# Work to complete:
Write each line out exactly, from the one containing "6: (309, 773)" through the final line of the data, and keep pictures out of the copy.

# Extracted information:
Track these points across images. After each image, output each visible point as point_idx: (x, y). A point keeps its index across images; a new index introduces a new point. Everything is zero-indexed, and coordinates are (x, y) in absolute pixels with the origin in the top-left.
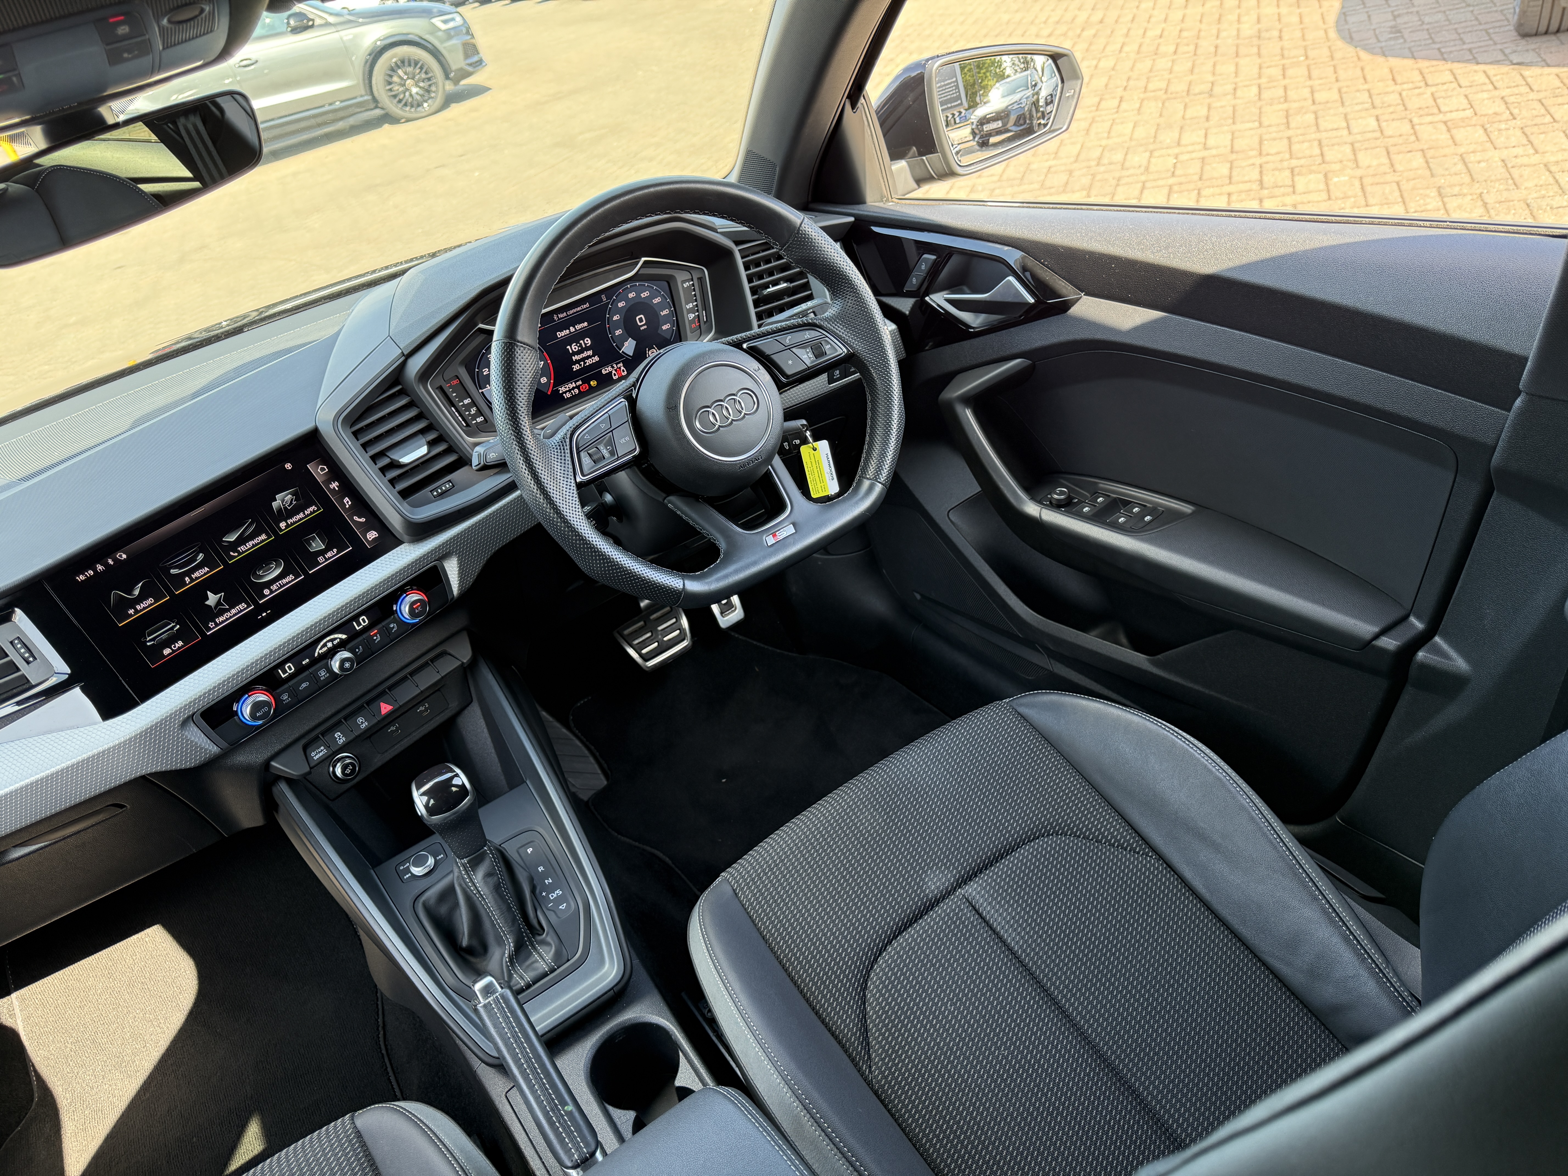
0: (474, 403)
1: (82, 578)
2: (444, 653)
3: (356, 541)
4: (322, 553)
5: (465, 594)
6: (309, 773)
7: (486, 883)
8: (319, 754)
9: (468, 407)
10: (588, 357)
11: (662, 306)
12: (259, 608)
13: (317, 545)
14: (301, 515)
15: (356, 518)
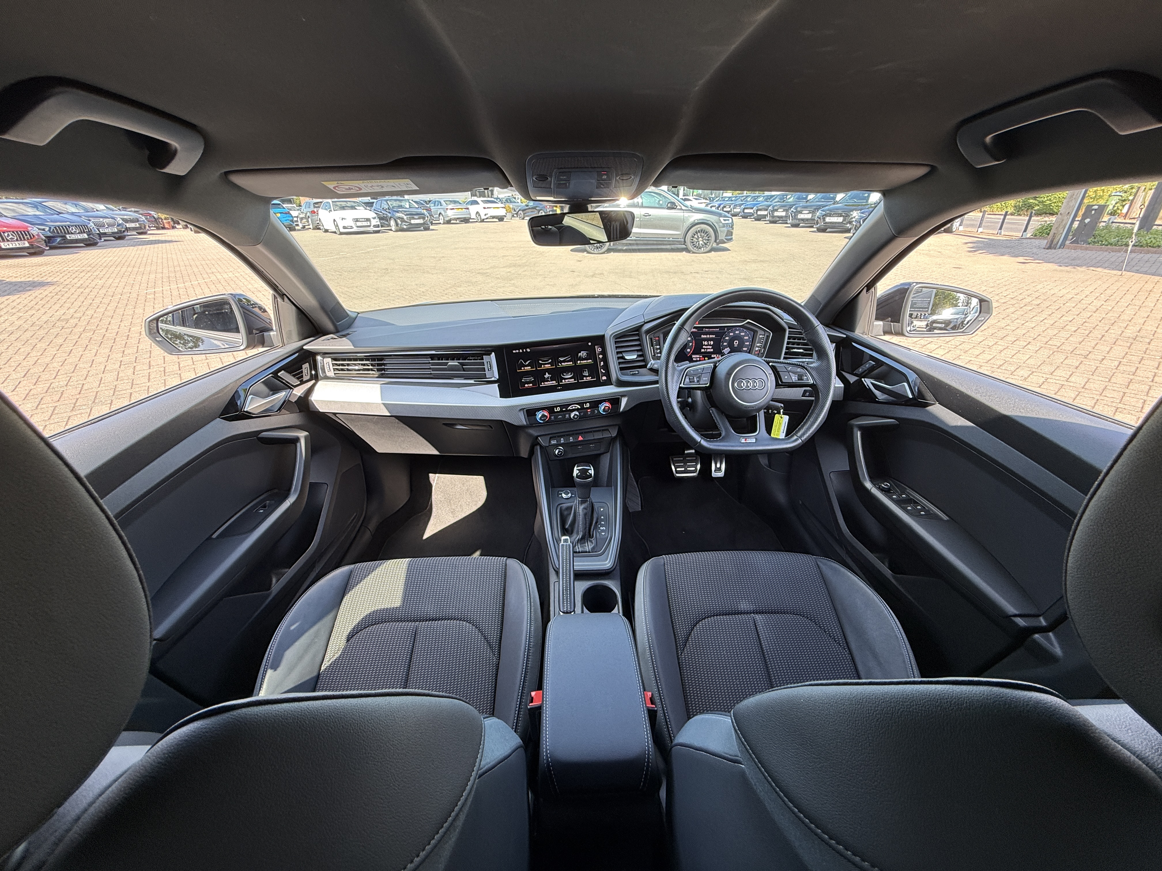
0: (660, 349)
1: (514, 352)
2: (608, 430)
3: (598, 378)
4: (586, 376)
5: (624, 412)
6: (548, 447)
7: (583, 511)
8: (554, 442)
9: (657, 349)
10: (709, 348)
11: (747, 341)
12: (559, 385)
13: (586, 373)
14: (586, 361)
15: (602, 370)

# Answer to this task:
6: (309, 773)
7: (486, 883)
8: (319, 754)
9: (468, 407)
10: (588, 357)
11: (662, 306)
12: (259, 608)
13: (317, 545)
14: (301, 515)
15: (356, 518)
0: (660, 349)
1: (514, 352)
2: (608, 430)
3: (598, 378)
4: (586, 376)
5: (624, 412)
6: (548, 447)
7: (583, 511)
8: (554, 442)
9: (657, 349)
10: (709, 348)
11: (747, 341)
12: (559, 385)
13: (586, 373)
14: (586, 361)
15: (602, 370)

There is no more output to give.